KPRO
- Altus, Oklahoma; United States;
- Frequency: 93.5 MHz
- Branding: 93.5 KPRO Rocks

Programming
- Language: English
- Format: Rock music
- Affiliations: Westwood One; ABC News Radio;

Ownership
- Owner: James G Boles, Jr.
- Sister stations: KQTZ; KWHW;

History
- First air date: April 1, 1974
- Former call signs: KWHW-FM (1974–1984, 2011–2021); KRKZ (1984–2011);

Technical information
- Licensing authority: FCC
- Facility ID: 1196
- Class: C2
- ERP: 45,000 watts
- HAAT: 161 meters (528 ft)
- Transmitter coordinates: 34°26′20″N 99°30′8″W﻿ / ﻿34.43889°N 99.50222°W

Links
- Public license information: Public file; LMS;
- Website: paradisebroadcasting.com/93-5-kpro/

= KPRO (FM) =

KPRO (93.5 FM) is an American radio station licensed to serve Altus, Oklahoma, United States. The station, established in 1974, is owned and operated by James G Boles, Jr. It airs a full service mix of music, news, sports, and local programming.

==Programming==
KPRO broadcasts a full-service rock music format. KPRO also airs select sporting events involving Altus High School and the Oklahoma State Cowboys. Some of the station's news and music programming comes from Westwood One and ABC News Radio.

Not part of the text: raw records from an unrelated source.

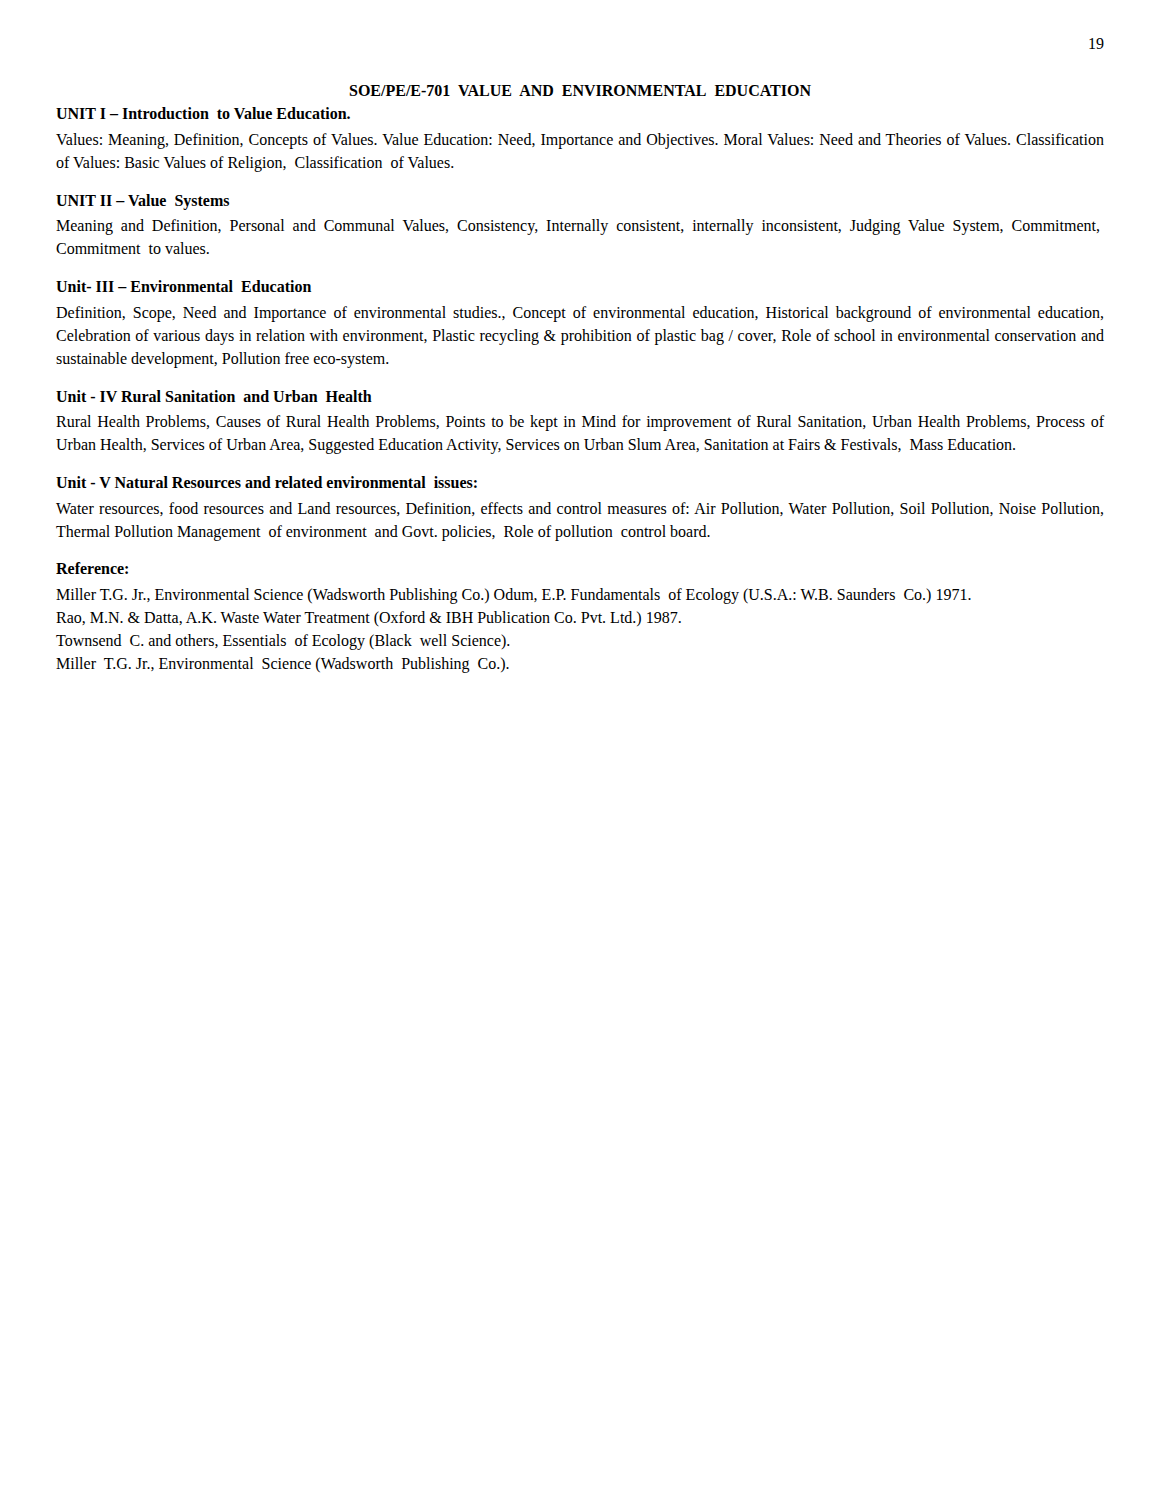19
SOE/PE/E-701 VALUE AND ENVIRONMENTAL EDUCATION
UNIT I – Introduction to Value Education.
Values: Meaning, Definition, Concepts of Values. Value Education: Need, Importance and Objectives. Moral Values: Need and Theories of Values. Classification of Values: Basic Values of Religion, Classification of Values.
UNIT II – Value Systems
Meaning and Definition, Personal and Communal Values, Consistency, Internally consistent, internally inconsistent, Judging Value System, Commitment, Commitment to values.
Unit- III – Environmental Education
Definition, Scope, Need and Importance of environmental studies., Concept of environmental education, Historical background of environmental education, Celebration of various days in relation with environment, Plastic recycling & prohibition of plastic bag / cover, Role of school in environmental conservation and sustainable development, Pollution free eco-system.
Unit - IV Rural Sanitation and Urban Health
Rural Health Problems, Causes of Rural Health Problems, Points to be kept in Mind for improvement of Rural Sanitation, Urban Health Problems, Process of Urban Health, Services of Urban Area, Suggested Education Activity, Services on Urban Slum Area, Sanitation at Fairs & Festivals, Mass Education.
Unit - V Natural Resources and related environmental issues:
Water resources, food resources and Land resources, Definition, effects and control measures of: Air Pollution, Water Pollution, Soil Pollution, Noise Pollution, Thermal Pollution Management of environment and Govt. policies, Role of pollution control board.
Reference:
Miller T.G. Jr., Environmental Science (Wadsworth Publishing Co.) Odum, E.P. Fundamentals of Ecology (U.S.A.: W.B. Saunders Co.) 1971.
Rao, M.N. & Datta, A.K. Waste Water Treatment (Oxford & IBH Publication Co. Pvt. Ltd.) 1987.
Townsend C. and others, Essentials of Ecology (Black well Science).
Miller T.G. Jr., Environmental Science (Wadsworth Publishing Co.).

KPRO's morning show is hosted by Eddie Wilcoxen. He is a published poet, recognized landscape designer, karate champion, and was named as an official Olympic Hero in 1996. In January 2011, Wilcoxen was named Poet Laureate for the state of Oklahoma for 2011 though 2012 by the Oklahoma Humanities Council.

==History==
On April 1, 1974, KWHW-FM signed on at 93.5 FM as a sister station to KWHW (1450 AM). In April 1984, broadcast license holder KWHW Radio, Inc., reached an agreement to sell KWHW and KWHW-FM to Altus Radio, Inc. The deal was approved by the Federal Communications Commission (FCC) on May 29, 1984, and the transaction was formally consummated on July 2, 1984. The station's call sign was changed to KRKZ by the FCC on November 11, 1984.

In October 2003, Altus Radio, Inc., made a deal to sell this station, along with sister stations KWHW in Altus and KQTZ in Hobart, to Monarch Broadcasting, Inc, for a combined sale price of $1,800,000. The deal gained FCC approval on December 12, 2003, and the transaction was consummated on December 31, 2003.

The station was reassigned the KWHW-FM call sign by the FCC on May 30, 2011.

Effective September 8, 2021, Monarch Broadcasting sold KWHW-FM, KQTZ, KWHW, and translator K245CY to James G Boles, Jr. for $1. KWHW-FM became KPRO on October 7, 2021.